- _Work to complete_: Your reply should reproduce each line below exactly and carry none of the pictures.

- _Data excerpt_:
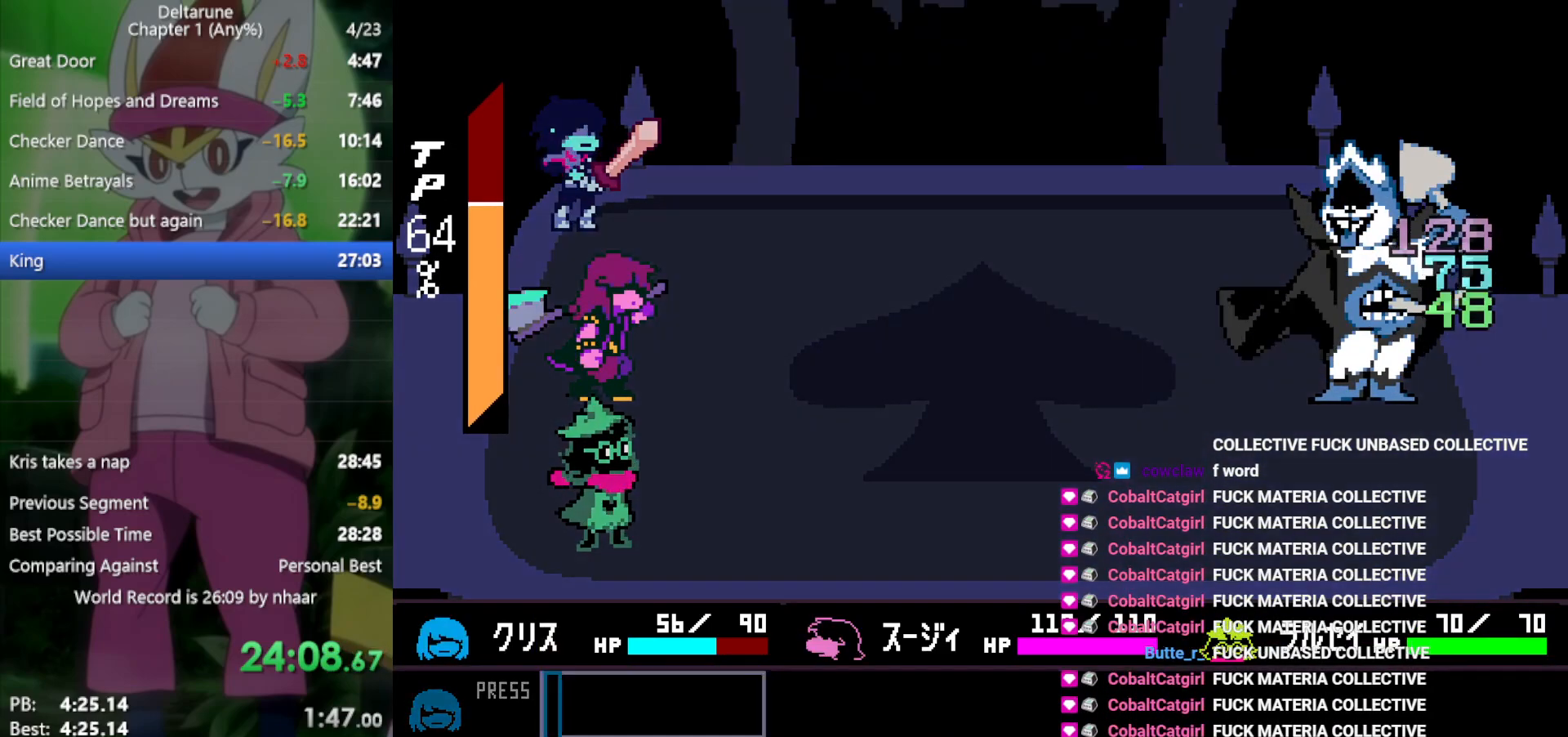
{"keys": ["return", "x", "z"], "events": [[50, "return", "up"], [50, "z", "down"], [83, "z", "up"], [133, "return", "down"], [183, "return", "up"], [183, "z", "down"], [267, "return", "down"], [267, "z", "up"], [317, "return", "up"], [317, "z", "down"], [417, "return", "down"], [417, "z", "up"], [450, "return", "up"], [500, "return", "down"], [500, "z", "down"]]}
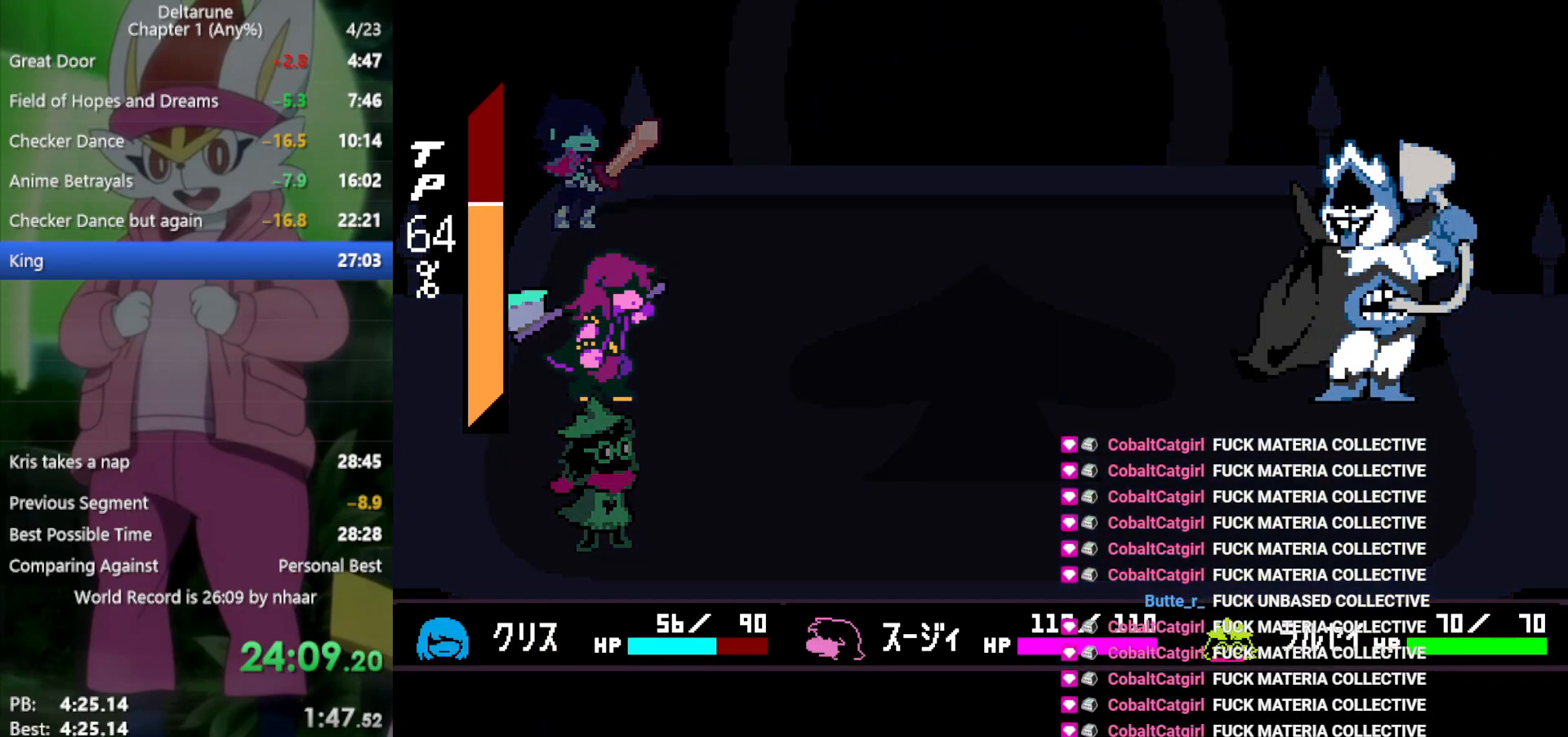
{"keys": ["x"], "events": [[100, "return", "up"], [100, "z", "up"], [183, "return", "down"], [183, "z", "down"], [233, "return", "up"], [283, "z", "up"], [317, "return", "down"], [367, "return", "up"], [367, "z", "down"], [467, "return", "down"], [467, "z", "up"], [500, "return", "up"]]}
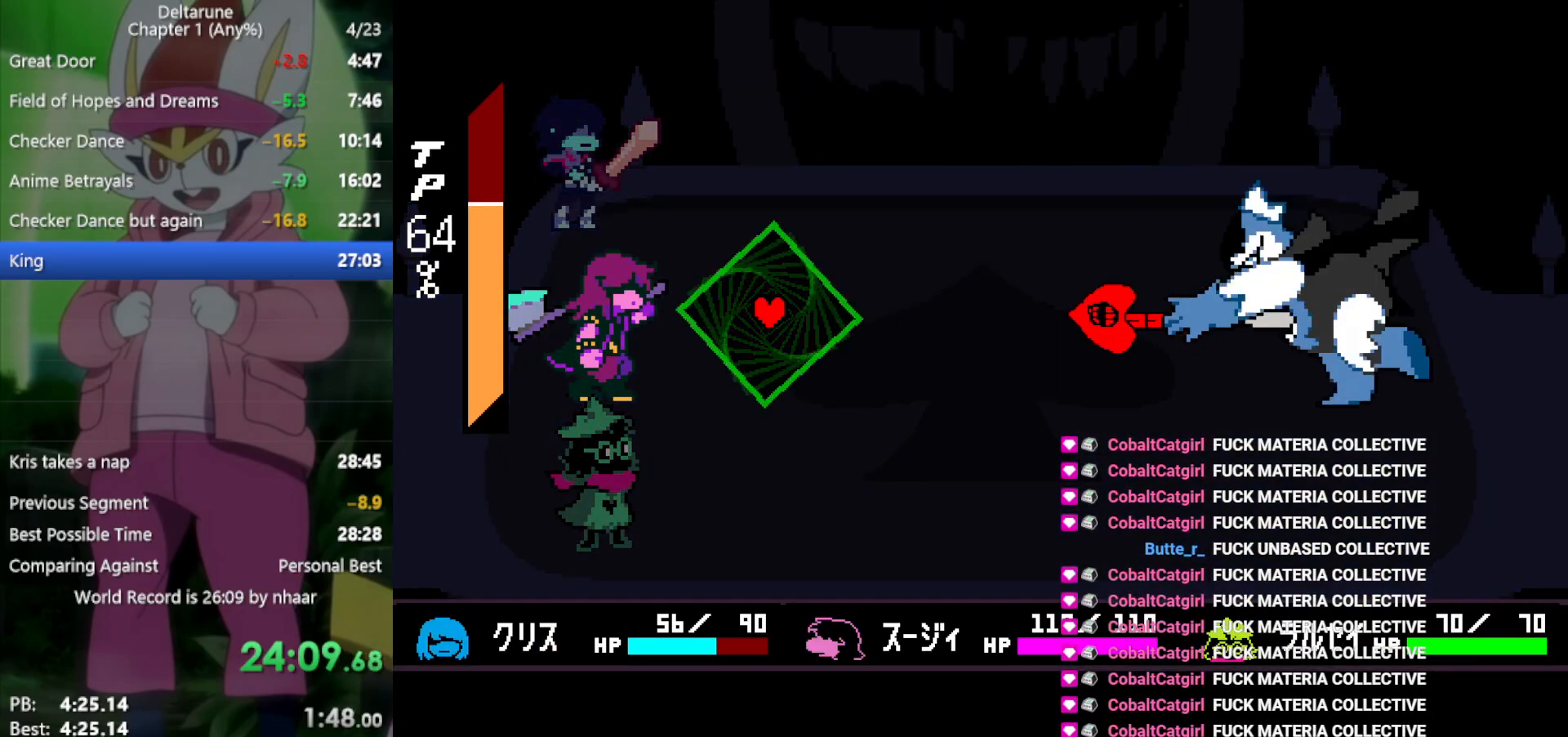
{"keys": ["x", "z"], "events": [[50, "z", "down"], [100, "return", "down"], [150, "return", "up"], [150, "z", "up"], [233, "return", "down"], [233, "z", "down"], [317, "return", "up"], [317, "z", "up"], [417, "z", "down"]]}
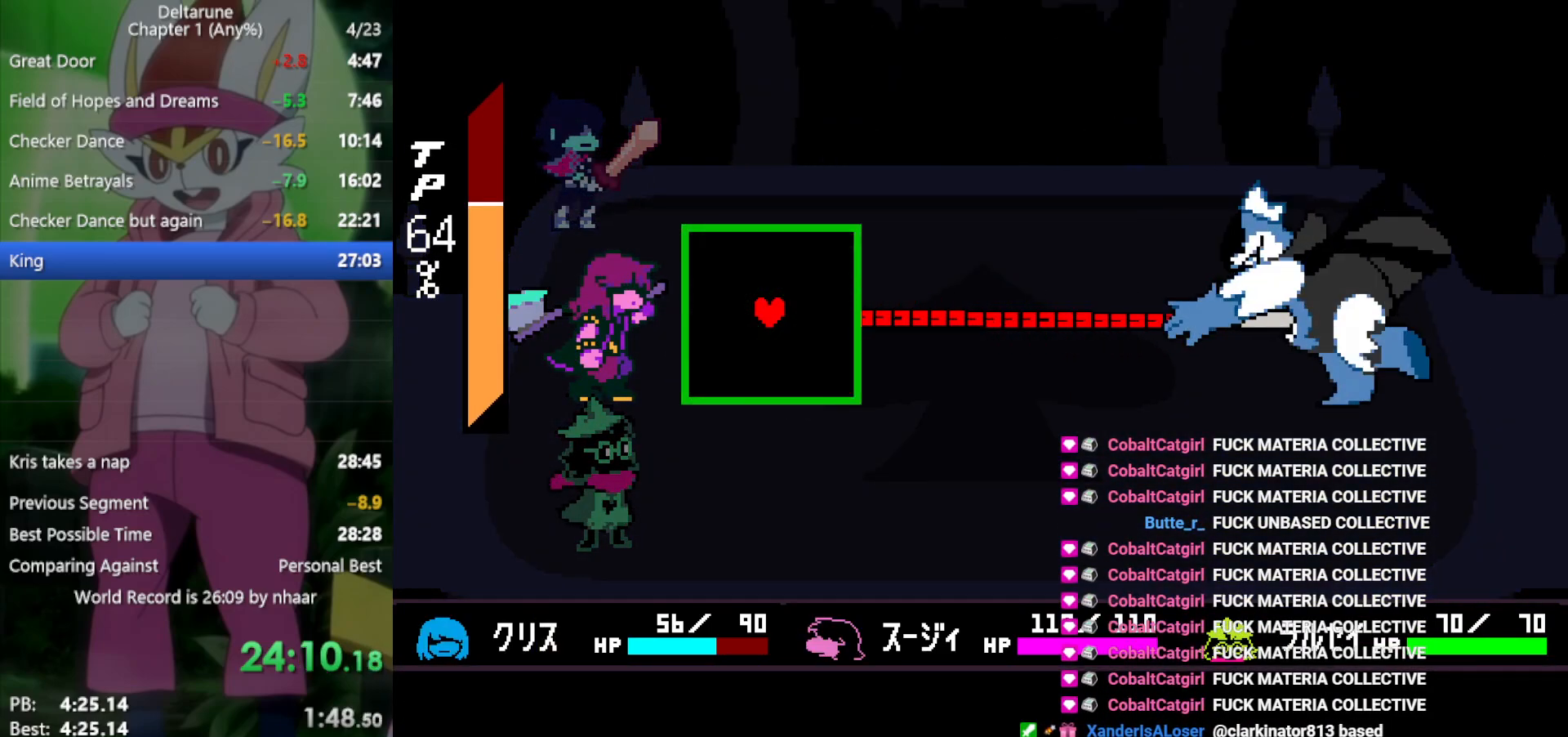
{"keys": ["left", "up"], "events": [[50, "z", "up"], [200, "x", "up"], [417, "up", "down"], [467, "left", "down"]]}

- _Problem solution_:
{"keys": ["return", "x", "z"], "events": [[50, "return", "up"], [50, "z", "down"], [83, "z", "up"], [133, "return", "down"], [183, "return", "up"], [183, "z", "down"], [267, "return", "down"], [267, "z", "up"], [317, "return", "up"], [317, "z", "down"], [417, "return", "down"], [417, "z", "up"], [450, "return", "up"], [500, "return", "down"], [500, "z", "down"]]}
{"keys": ["x"], "events": [[100, "return", "up"], [100, "z", "up"], [183, "return", "down"], [183, "z", "down"], [233, "return", "up"], [283, "z", "up"], [317, "return", "down"], [367, "return", "up"], [367, "z", "down"], [467, "return", "down"], [467, "z", "up"], [500, "return", "up"]]}
{"keys": ["x", "z"], "events": [[50, "z", "down"], [100, "return", "down"], [150, "return", "up"], [150, "z", "up"], [233, "return", "down"], [233, "z", "down"], [317, "return", "up"], [317, "z", "up"], [417, "z", "down"]]}
{"keys": ["left", "up"], "events": [[50, "z", "up"], [200, "x", "up"], [417, "up", "down"], [467, "left", "down"]]}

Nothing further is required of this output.